**** Available data ****

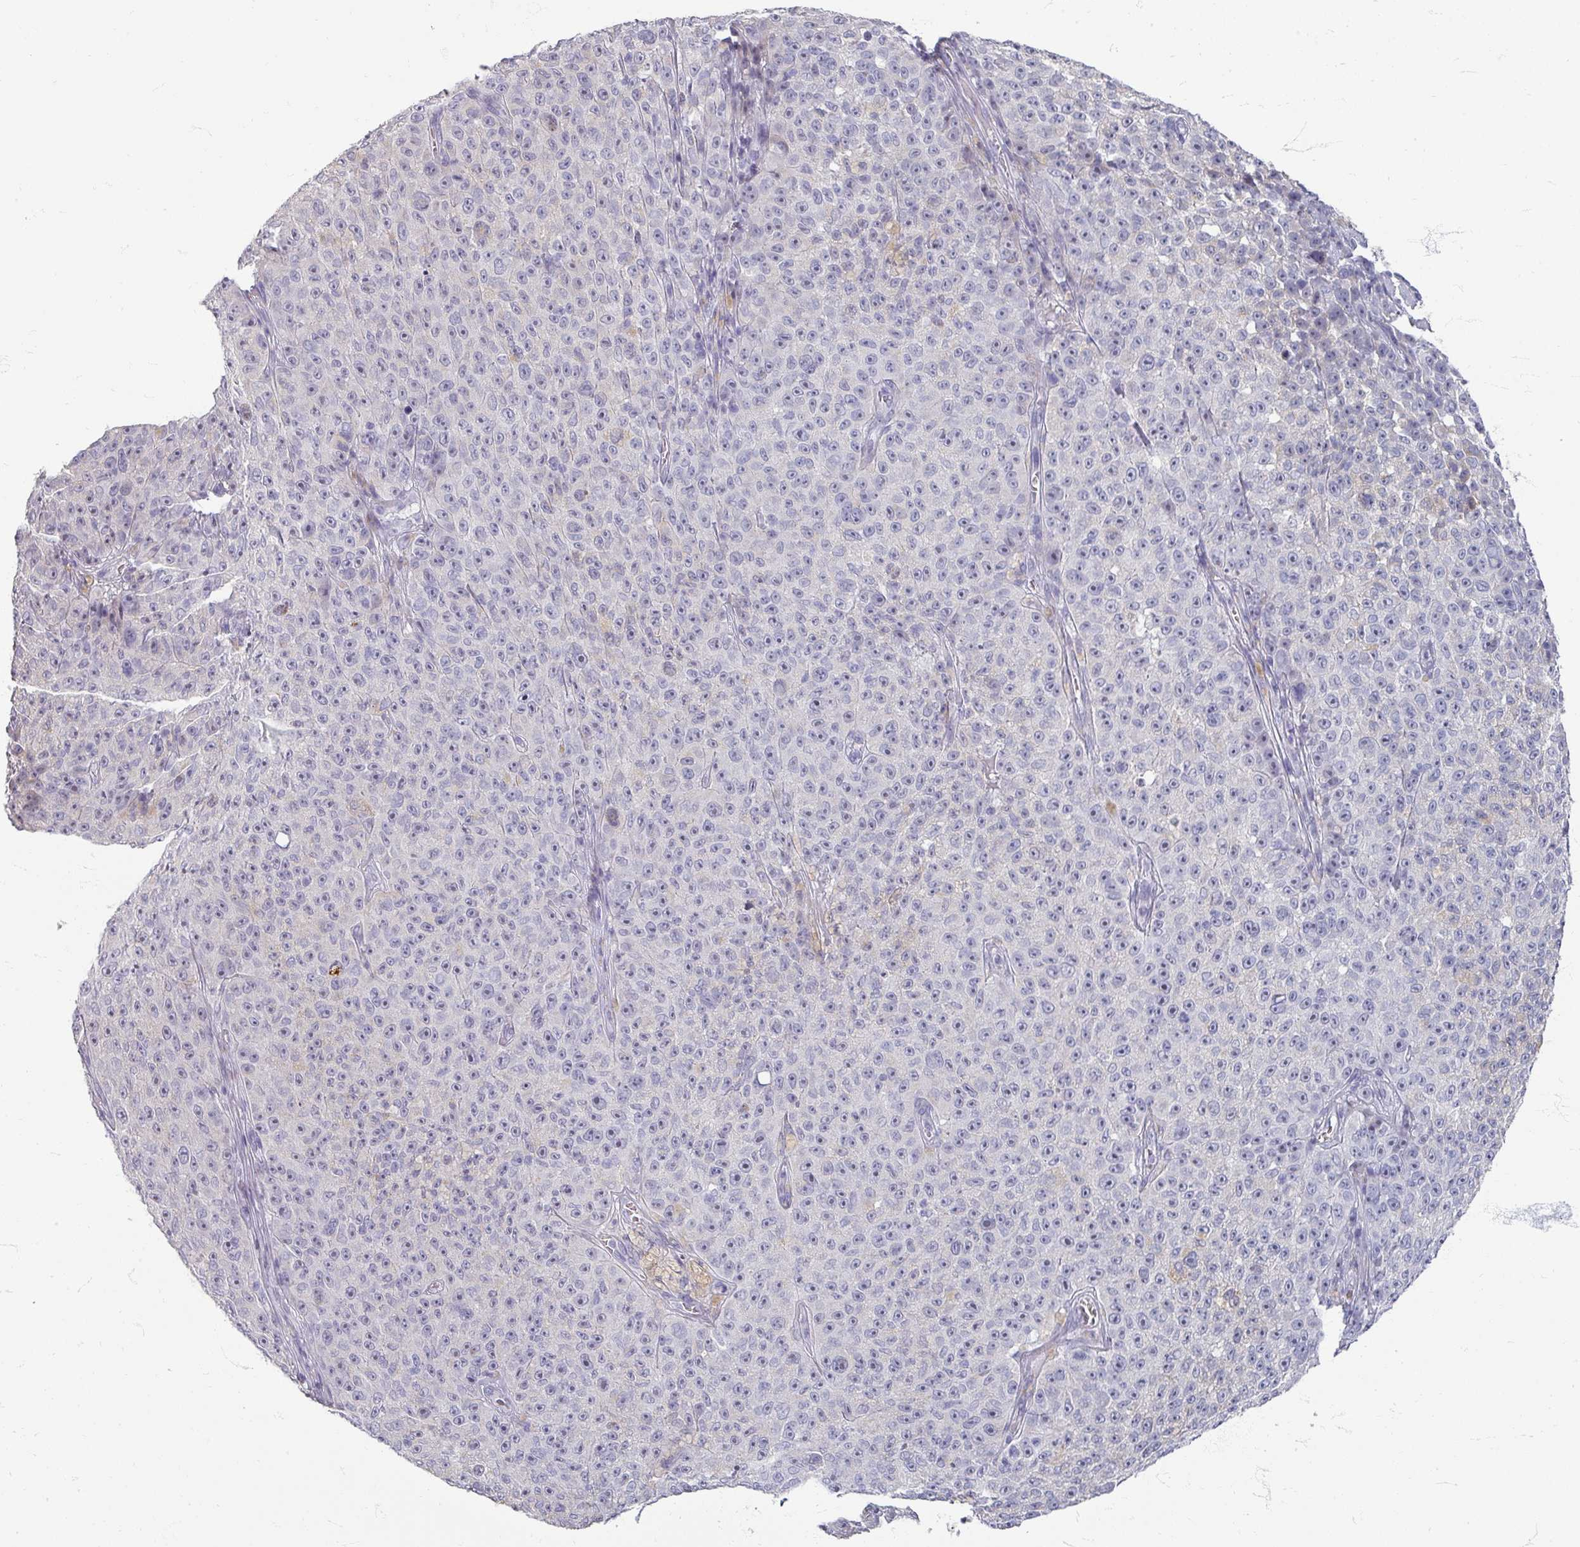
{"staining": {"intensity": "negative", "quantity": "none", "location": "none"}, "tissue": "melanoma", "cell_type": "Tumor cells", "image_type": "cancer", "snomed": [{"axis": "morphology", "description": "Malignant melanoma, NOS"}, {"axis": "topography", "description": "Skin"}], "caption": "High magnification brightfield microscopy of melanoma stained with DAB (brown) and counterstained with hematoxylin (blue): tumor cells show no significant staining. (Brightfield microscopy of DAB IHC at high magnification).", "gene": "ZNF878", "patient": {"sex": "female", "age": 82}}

****
**** Available data ****

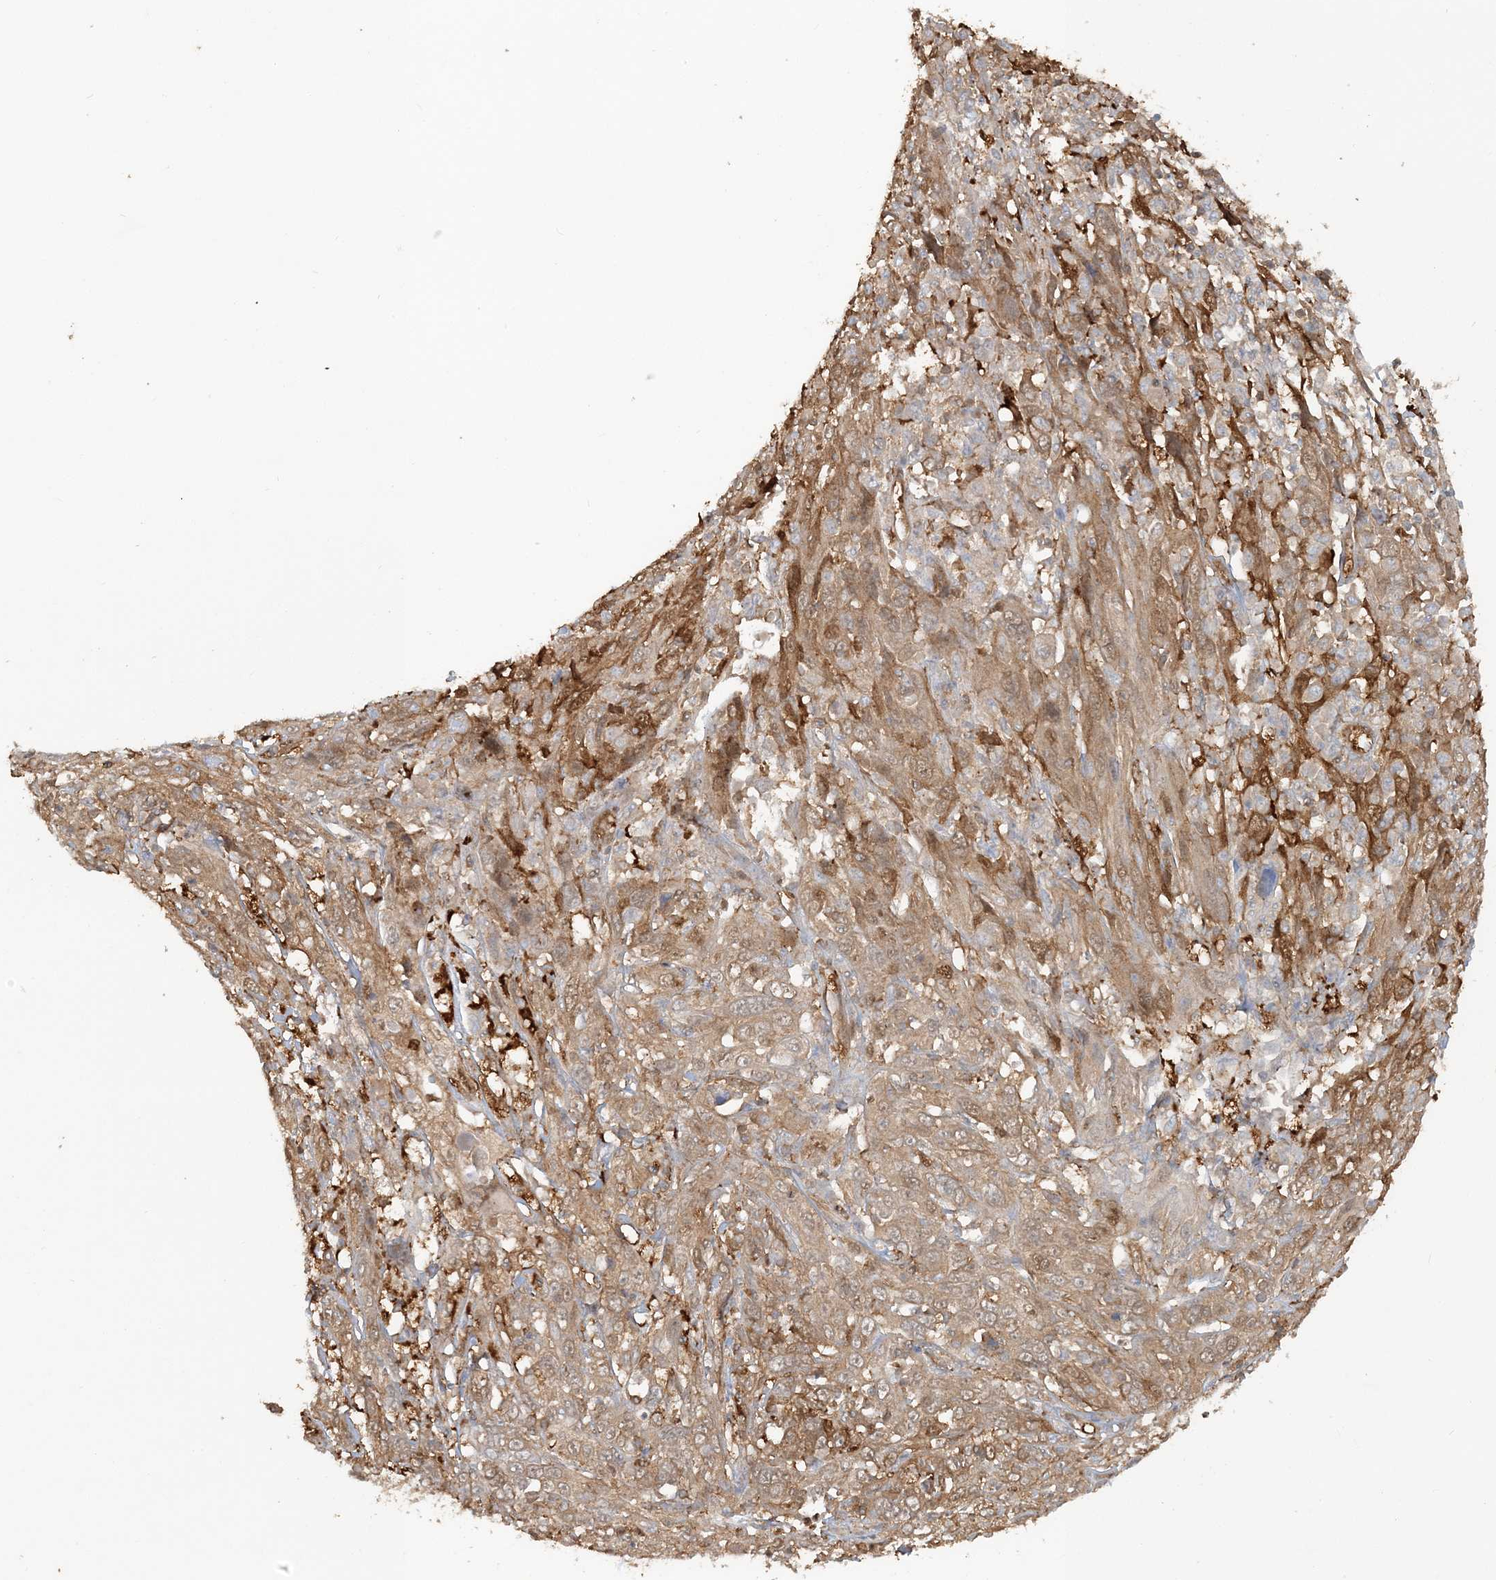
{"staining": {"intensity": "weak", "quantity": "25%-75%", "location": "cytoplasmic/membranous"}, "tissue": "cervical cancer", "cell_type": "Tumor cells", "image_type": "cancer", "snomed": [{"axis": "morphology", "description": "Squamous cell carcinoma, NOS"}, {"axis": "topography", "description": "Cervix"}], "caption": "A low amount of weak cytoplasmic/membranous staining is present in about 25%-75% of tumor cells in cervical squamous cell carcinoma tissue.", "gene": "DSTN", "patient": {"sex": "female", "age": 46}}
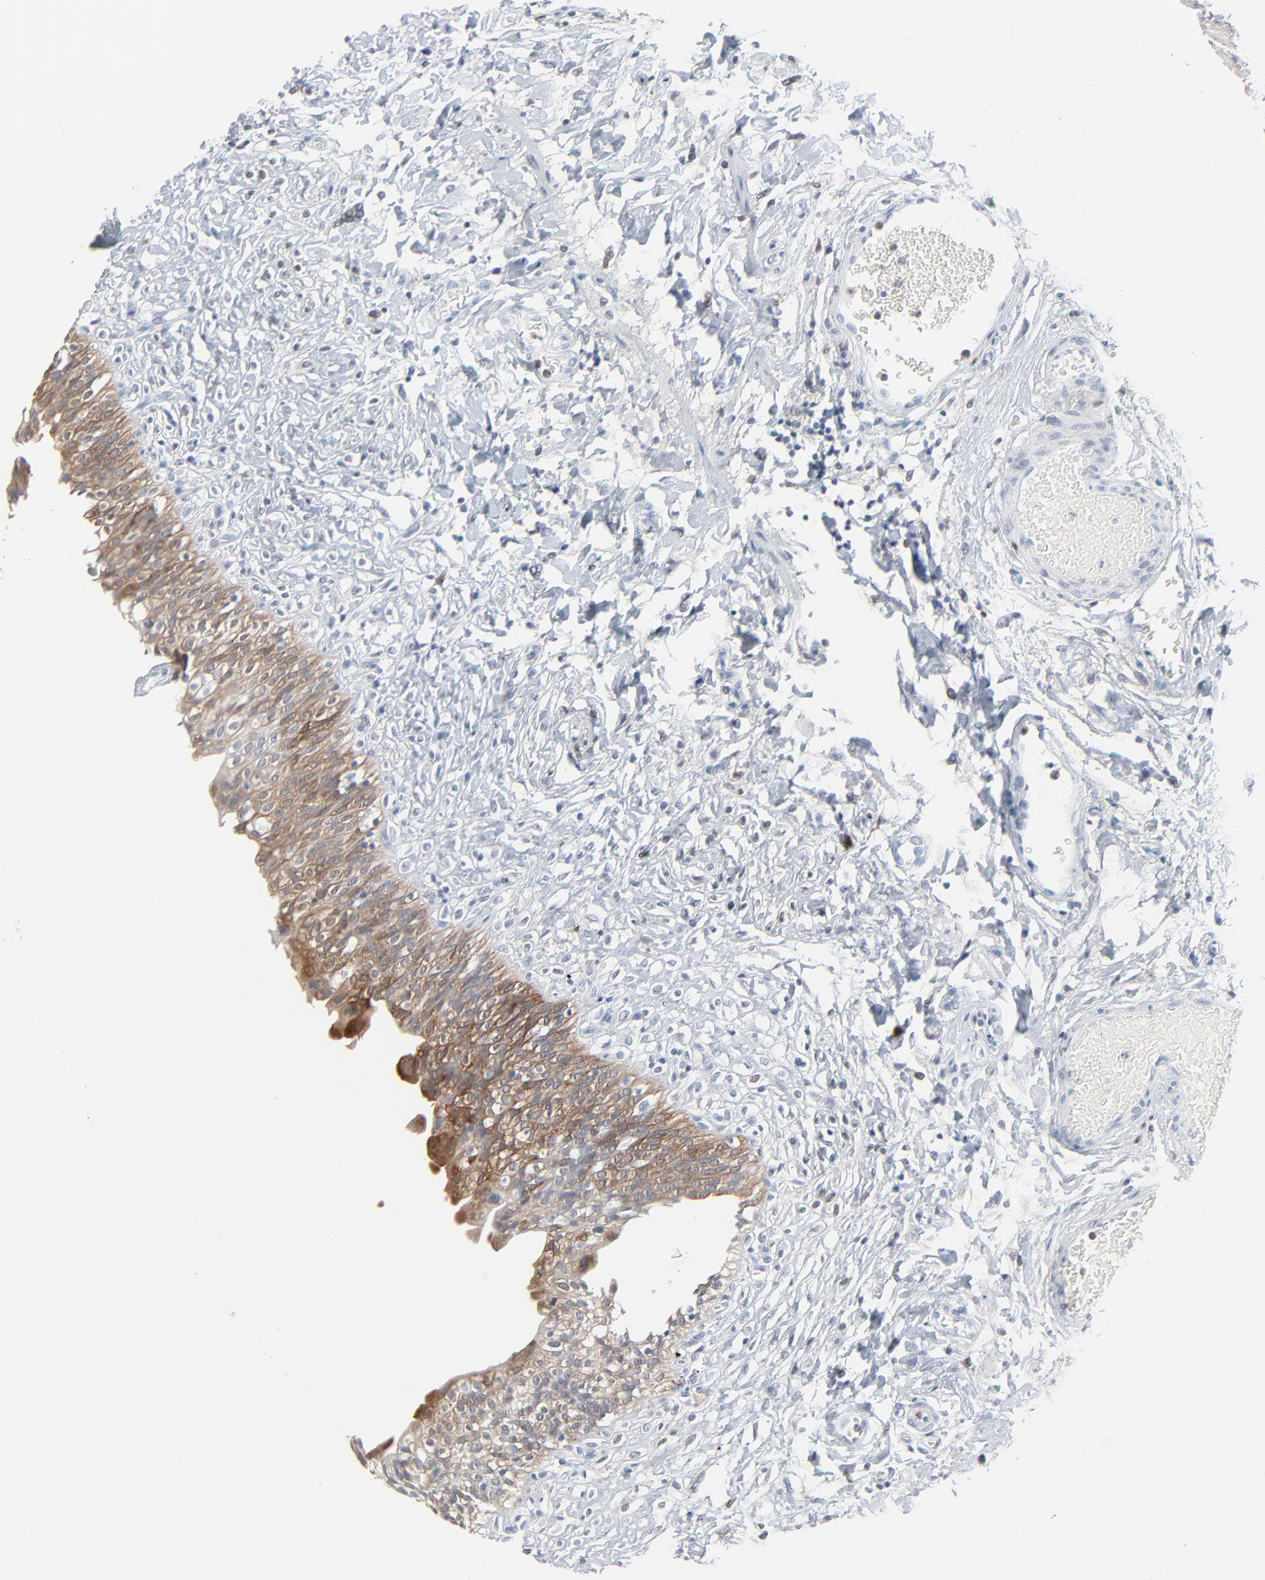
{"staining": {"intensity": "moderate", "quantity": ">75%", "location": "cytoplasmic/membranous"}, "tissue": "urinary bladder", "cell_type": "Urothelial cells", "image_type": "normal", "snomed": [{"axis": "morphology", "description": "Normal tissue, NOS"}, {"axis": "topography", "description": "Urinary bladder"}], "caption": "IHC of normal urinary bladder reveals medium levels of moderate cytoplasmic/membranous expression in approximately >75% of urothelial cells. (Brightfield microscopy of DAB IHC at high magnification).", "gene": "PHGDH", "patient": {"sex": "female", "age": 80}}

****

> **Task statement**
Tally the lines that hold the word "cytoplasmic" in the listing, and give the tally with nothing else.

> **Solution**
2